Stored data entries
####################

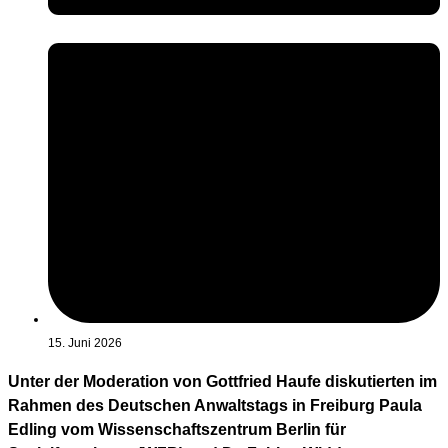
15. Juni 2026
Unter der Moderation von Gottfried Haufe diskutierten im
Rahmen des Deutschen Anwaltstags in Freiburg Paula
Edling vom Wissenschaftszentrum Berlin für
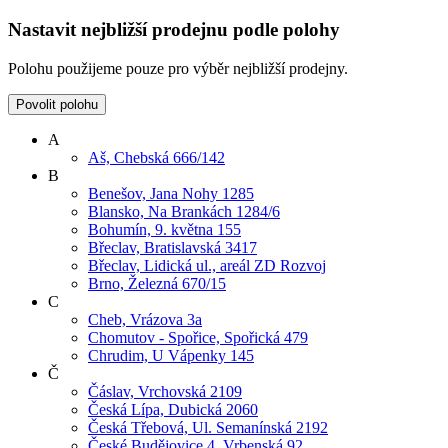
Nastavit nejbližší prodejnu podle polohy
Polohu použijeme pouze pro výběr nejbližší prodejny.
Povolit polohu
A
Aš, Chebská 666/142
B
Benešov, Jana Nohy 1285
Blansko, Na Brankách 1284/6
Bohumín, 9. května 155
Břeclav, Bratislavská 3417
Břeclav, Lidická ul., areál ZD Rozvoj
Brno, Železná 670/15
C
Cheb, Vrázova 3a
Chomutov - Spořice, Spořická 479
Chrudim, U Vápenky 145
Č
Čáslav, Vrchovská 2109
Česká Lípa, Dubická 2060
Česká Třebová, Ul. Semanínská 2192
České Budějovice 4, Vrbenská 92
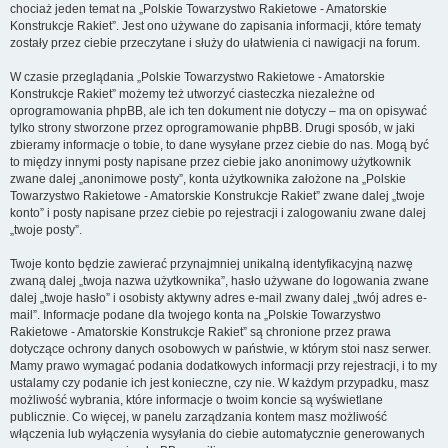
chociaż jeden temat na „Polskie Towarzystwo Rakietowe - Amatorskie
Konstrukcje Rakiet”. Jest ono używane do zapisania informacji, które tematy
zostały przez ciebie przeczytane i służy do ułatwienia ci nawigacji na forum.
W czasie przeglądania „Polskie Towarzystwo Rakietowe - Amatorskie
Konstrukcje Rakiet” możemy też utworzyć ciasteczka niezależne od
oprogramowania phpBB, ale ich ten dokument nie dotyczy – ma on opisywać
tylko strony stworzone przez oprogramowanie phpBB. Drugi sposób, w jaki
zbieramy informacje o tobie, to dane wysyłane przez ciebie do nas. Mogą być
to między innymi posty napisane przez ciebie jako anonimowy użytkownik
zwane dalej „anonimowe posty”, konta użytkownika założone na „Polskie
Towarzystwo Rakietowe - Amatorskie Konstrukcje Rakiet” zwane dalej „twoje
konto” i posty napisane przez ciebie po rejestracji i zalogowaniu zwane dalej
„twoje posty”.
Twoje konto będzie zawierać przynajmniej unikalną identyfikacyjną nazwę
zwaną dalej „twoja nazwa użytkownika”, hasło używane do logowania zwane
dalej „twoje hasło” i osobisty aktywny adres e-mail zwany dalej „twój adres e-
mail”. Informacje podane dla twojego konta na „Polskie Towarzystwo
Rakietowe - Amatorskie Konstrukcje Rakiet” są chronione przez prawa
dotyczące ochrony danych osobowych w państwie, w którym stoi nasz serwer.
Mamy prawo wymagać podania dodatkowych informacji przy rejestracji, i to my
ustalamy czy podanie ich jest konieczne, czy nie. W każdym przypadku, masz
możliwość wybrania, które informacje o twoim koncie są wyświetlane
publicznie. Co więcej, w panelu zarządzania kontem masz możliwość
włączenia lub wyłączenia wysyłania do ciebie automatycznie generowanych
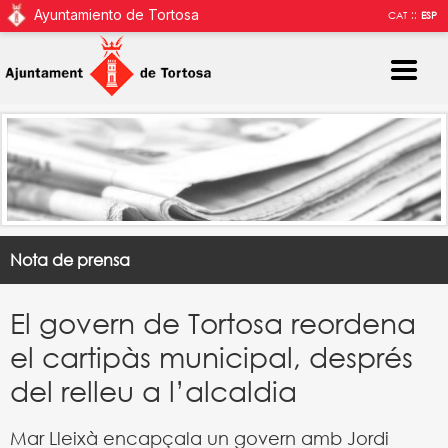
Ayuntamiento de Tortosa
::
CAT
ESP
Nota de prensa
El govern de Tortosa reordena
el cartipàs municipal, després
del relleu a l’alcaldia
Mar Lleixà encapçala un govern amb Jordi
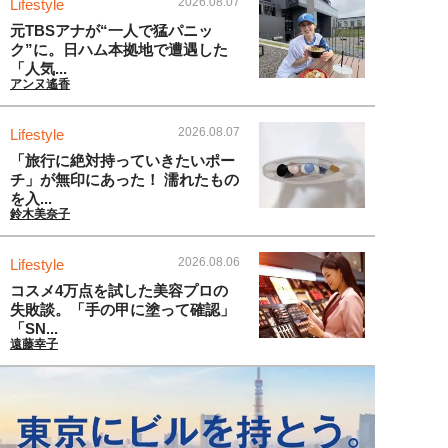
2026.08.07
Lifestyle
元TBSアナが“一人で猛パニッ
ク”に。日ハム本拠地で遭遇した
「人気...
アンヌ遙香
2026.08.07
Lifestyle
「旅行に絶対持っていきたいポー
チ」が無印にあった！ 濡れたもの
を入...
鈴木美奈子
2026.08.06
Lifestyle
コスメ4万点を試した美容プロの
失敗談。「手の甲に塗って確認」
「SN...
遠藤幸子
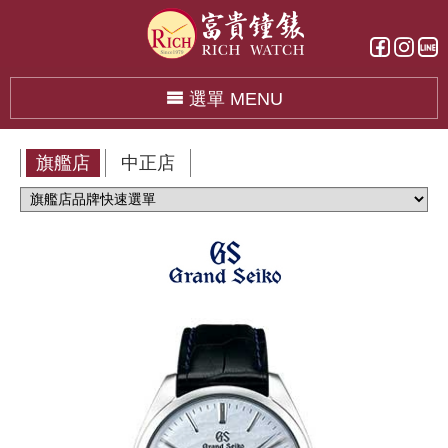
選單 MENU
旗艦店
中正店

####################

Would you print all of the entries exactly, omitting any image?

Task result:
15. Juni 2026
Unter der Moderation von Gottfried Haufe diskutierten im
Rahmen des Deutschen Anwaltstags in Freiburg Paula
Edling vom Wissenschaftszentrum Berlin für
Nastavit nejbližší prodejnu podle polohy
Polohu použijeme pouze pro výběr nejbližší prodejny.
Povolit polohu
A
Aš, Chebská 666/142
B
Benešov, Jana Nohy 1285
Blansko, Na Brankách 1284/6
Bohumín, 9. května 155
Břeclav, Bratislavská 3417
Břeclav, Lidická ul., areál ZD Rozvoj
Brno, Železná 670/15
C
Cheb, Vrázova 3a
Chomutov - Spořice, Spořická 479
Chrudim, U Vápenky 145
Č
Čáslav, Vrchovská 2109
Česká Lípa, Dubická 2060
Česká Třebová, Ul. Semanínská 2192
České Budějovice 4, Vrbenská 92
chociaż jeden temat na „Polskie Towarzystwo Rakietowe - Amatorskie
Konstrukcje Rakiet”. Jest ono używane do zapisania informacji, które tematy
zostały przez ciebie przeczytane i służy do ułatwienia ci nawigacji na forum.
W czasie przeglądania „Polskie Towarzystwo Rakietowe - Amatorskie
Konstrukcje Rakiet” możemy też utworzyć ciasteczka niezależne od
oprogramowania phpBB, ale ich ten dokument nie dotyczy – ma on opisywać
tylko strony stworzone przez oprogramowanie phpBB. Drugi sposób, w jaki
zbieramy informacje o tobie, to dane wysyłane przez ciebie do nas. Mogą być
to między innymi posty napisane przez ciebie jako anonimowy użytkownik
zwane dalej „anonimowe posty”, konta użytkownika założone na „Polskie
Towarzystwo Rakietowe - Amatorskie Konstrukcje Rakiet” zwane dalej „twoje
konto” i posty napisane przez ciebie po rejestracji i zalogowaniu zwane dalej
„twoje posty”.
Twoje konto będzie zawierać przynajmniej unikalną identyfikacyjną nazwę
zwaną dalej „twoja nazwa użytkownika”, hasło używane do logowania zwane
dalej „twoje hasło” i osobisty aktywny adres e-mail zwany dalej „twój adres e-
mail”. Informacje podane dla twojego konta na „Polskie Towarzystwo
Rakietowe - Amatorskie Konstrukcje Rakiet” są chronione przez prawa
dotyczące ochrony danych osobowych w państwie, w którym stoi nasz serwer.
Mamy prawo wymagać podania dodatkowych informacji przy rejestracji, i to my
ustalamy czy podanie ich jest konieczne, czy nie. W każdym przypadku, masz
możliwość wybrania, które informacje o twoim koncie są wyświetlane
publicznie. Co więcej, w panelu zarządzania kontem masz możliwość
włączenia lub wyłączenia wysyłania do ciebie automatycznie generowanych
Ayuntamiento de Tortosa
::
CAT
ESP
Nota de prensa
El govern de Tortosa reordena
el cartipàs municipal, després
del relleu a l’alcaldia
Mar Lleixà encapçala un govern amb Jordi
2026.08.07
Lifestyle
元TBSアナが“一人で猛パニッ
ク”に。日ハム本拠地で遭遇した
「人気...
アンヌ遙香
2026.08.07
Lifestyle
「旅行に絶対持っていきたいポー
チ」が無印にあった！ 濡れたもの
を入...
鈴木美奈子
2026.08.06
Lifestyle
コスメ4万点を試した美容プロの
失敗談。「手の甲に塗って確認」
「SN...
遠藤幸子
選單 MENU
旗艦店
中正店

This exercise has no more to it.